» **DOCUMENT**:
— Start —

From: Yazen Ghannam <yazen.ghannam@amd.com>

Print the fields of the IA32/X64 Context Information structure.

Print the "Register Array" as raw values. Some context types are defined
in the UEFI spec, so more detailed decoded may be added in the future.

Based on UEFI 2.7 section N.2.4.2.2 IA32/X64 Processor Context
Information Structure.

Signed-off-by: Yazen Ghannam <yazen.ghannam@amd.com>
---
Link:
https://lkml.kernel.org/r/20180223200333.6410-9-Yazen.Ghannam@amd.com

v1->v2:
* Add parantheses around "bits" expression in macro.
* Change VALID_PROC_CNTXT_INFO_NUM to VALID_PROC_CTX_INFO_NUM.
* Fix indentation on multi-line statements.
* Remove conditional to skip unknown context types. The context info
  should be printed even if the type is unkown. This is just like what
  we do for the error information. 

 drivers/firmware/efi/cper-x86.c | 48 +++++++++++++++++++++++++++++++++++++++++
 1 file changed, 48 insertions(+)

— End —

» **RECORD SET**:
— Start —

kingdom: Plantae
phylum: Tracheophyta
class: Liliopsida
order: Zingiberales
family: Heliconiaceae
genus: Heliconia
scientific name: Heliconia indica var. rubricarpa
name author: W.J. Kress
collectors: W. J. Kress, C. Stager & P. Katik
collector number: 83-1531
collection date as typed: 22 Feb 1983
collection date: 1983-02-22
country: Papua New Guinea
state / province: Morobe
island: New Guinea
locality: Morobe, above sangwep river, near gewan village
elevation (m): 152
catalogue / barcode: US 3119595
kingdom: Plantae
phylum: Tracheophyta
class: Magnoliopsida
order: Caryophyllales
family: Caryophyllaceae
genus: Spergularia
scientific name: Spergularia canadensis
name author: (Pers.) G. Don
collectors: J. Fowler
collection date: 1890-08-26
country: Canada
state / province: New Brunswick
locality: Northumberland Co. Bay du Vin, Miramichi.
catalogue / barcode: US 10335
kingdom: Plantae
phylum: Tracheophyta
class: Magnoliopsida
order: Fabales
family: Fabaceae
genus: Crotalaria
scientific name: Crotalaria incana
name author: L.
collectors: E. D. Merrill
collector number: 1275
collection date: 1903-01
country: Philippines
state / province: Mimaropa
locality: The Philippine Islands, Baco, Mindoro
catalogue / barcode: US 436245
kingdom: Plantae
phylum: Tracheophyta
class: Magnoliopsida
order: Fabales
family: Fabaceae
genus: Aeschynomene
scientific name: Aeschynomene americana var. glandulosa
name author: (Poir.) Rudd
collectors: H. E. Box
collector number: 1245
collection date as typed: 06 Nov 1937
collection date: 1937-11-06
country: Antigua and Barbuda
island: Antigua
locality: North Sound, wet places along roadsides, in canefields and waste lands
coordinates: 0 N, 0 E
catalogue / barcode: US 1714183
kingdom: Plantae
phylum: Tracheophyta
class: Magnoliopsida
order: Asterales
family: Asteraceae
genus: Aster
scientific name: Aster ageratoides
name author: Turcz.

— End —

» **PROBLEM A**:
Echo the patch description word for word, starting at "Signed-off-by: Yazen Ghannam" and ending at "the error information.".
» **PROBLEM B**:
Reproduce the rows exactly as they appear, starting at the first row and ending at the line that contains "island: Antigua".

» **TASK OUTPUT A**:
Signed-off-by: Yazen Ghannam <yazen.ghannam@amd.com>
---
Link:
https://lkml.kernel.org/r/20180223200333.6410-9-Yazen.Ghannam@amd.com

v1->v2:
* Add parantheses around "bits" expression in macro.
* Change VALID_PROC_CNTXT_INFO_NUM to VALID_PROC_CTX_INFO_NUM.
* Fix indentation on multi-line statements.
* Remove conditional to skip unknown context types. The context info
  should be printed even if the type is unkown. This is just like what
  we do for the error information.

» **TASK OUTPUT B**:
kingdom: Plantae
phylum: Tracheophyta
class: Liliopsida
order: Zingiberales
family: Heliconiaceae
genus: Heliconia
scientific name: Heliconia indica var. rubricarpa
name author: W.J. Kress
collectors: W. J. Kress, C. Stager & P. Katik
collector number: 83-1531
collection date as typed: 22 Feb 1983
collection date: 1983-02-22
country: Papua New Guinea
state / province: Morobe
island: New Guinea
locality: Morobe, above sangwep river, near gewan village
elevation (m): 152
catalogue / barcode: US 3119595
kingdom: Plantae
phylum: Tracheophyta
class: Magnoliopsida
order: Caryophyllales
family: Caryophyllaceae
genus: Spergularia
scientific name: Spergularia canadensis
name author: (Pers.) G. Don
collectors: J. Fowler
collection date: 1890-08-26
country: Canada
state / province: New Brunswick
locality: Northumberland Co. Bay du Vin, Miramichi.
catalogue / barcode: US 10335
kingdom: Plantae
phylum: Tracheophyta
class: Magnoliopsida
order: Fabales
family: Fabaceae
genus: Crotalaria
scientific name: Crotalaria incana
name author: L.
collectors: E. D. Merrill
collector number: 1275
collection date: 1903-01
country: Philippines
state / province: Mimaropa
locality: The Philippine Islands, Baco, Mindoro
catalogue / barcode: US 436245
kingdom: Plantae
phylum: Tracheophyta
class: Magnoliopsida
order: Fabales
family: Fabaceae
genus: Aeschynomene
scientific name: Aeschynomene americana var. glandulosa
name author: (Poir.) Rudd
collectors: H. E. Box
collector number: 1245
collection date as typed: 06 Nov 1937
collection date: 1937-11-06
country: Antigua and Barbuda
island: Antigua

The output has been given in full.